--- START ---
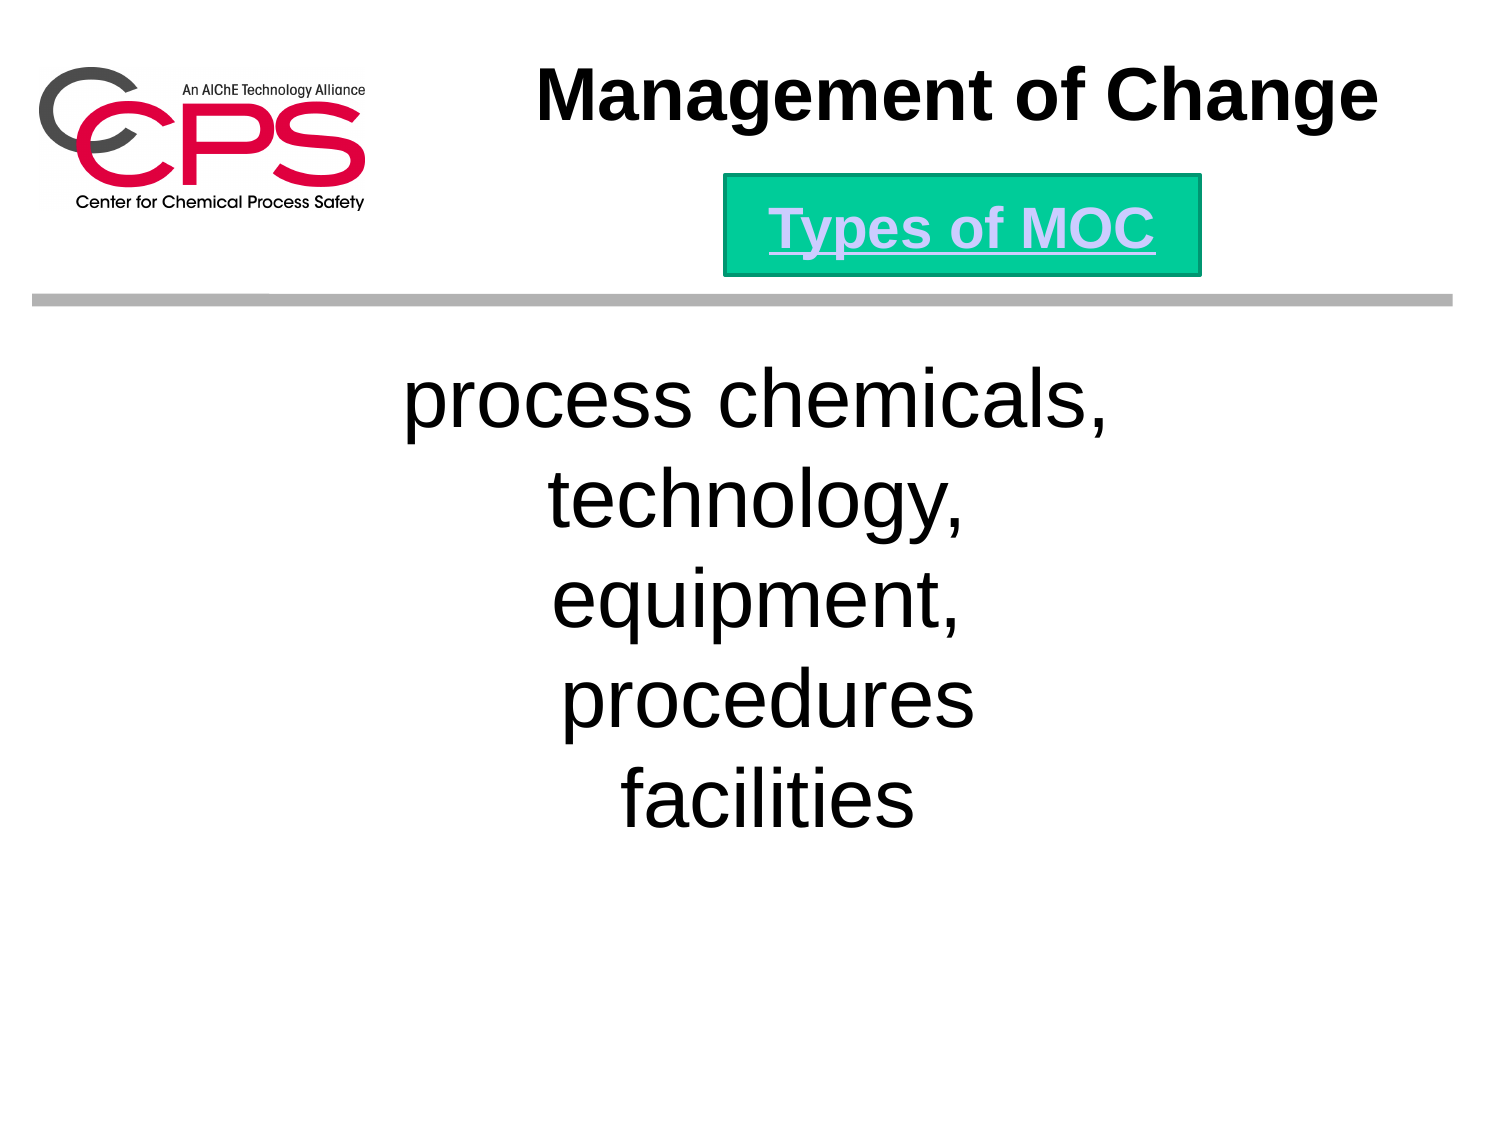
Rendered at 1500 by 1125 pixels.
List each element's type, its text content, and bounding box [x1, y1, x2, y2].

text_box Types of MOC [723, 173, 1202, 277]
subtitle Management of Change [499, 37, 1438, 151]
title process chemicals, technology, equipment, procedures facilities [74, 324, 1463, 863]
picture [39, 67, 365, 211]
--- END ---
=== BRIEF ===
Reproduce all entries exactly. Pictures do not belong in the copy.

=== EXERCISE RESULT ===
Rendered at 1500 by 1125 pixels.
List each element's type, its text content, and bounding box [x1, y1, x2, y2].

text_box Types of MOC [723, 173, 1202, 277]
subtitle Management of Change [499, 37, 1438, 151]
title process chemicals, technology, equipment, procedures facilities [74, 324, 1463, 863]
picture [39, 67, 365, 211]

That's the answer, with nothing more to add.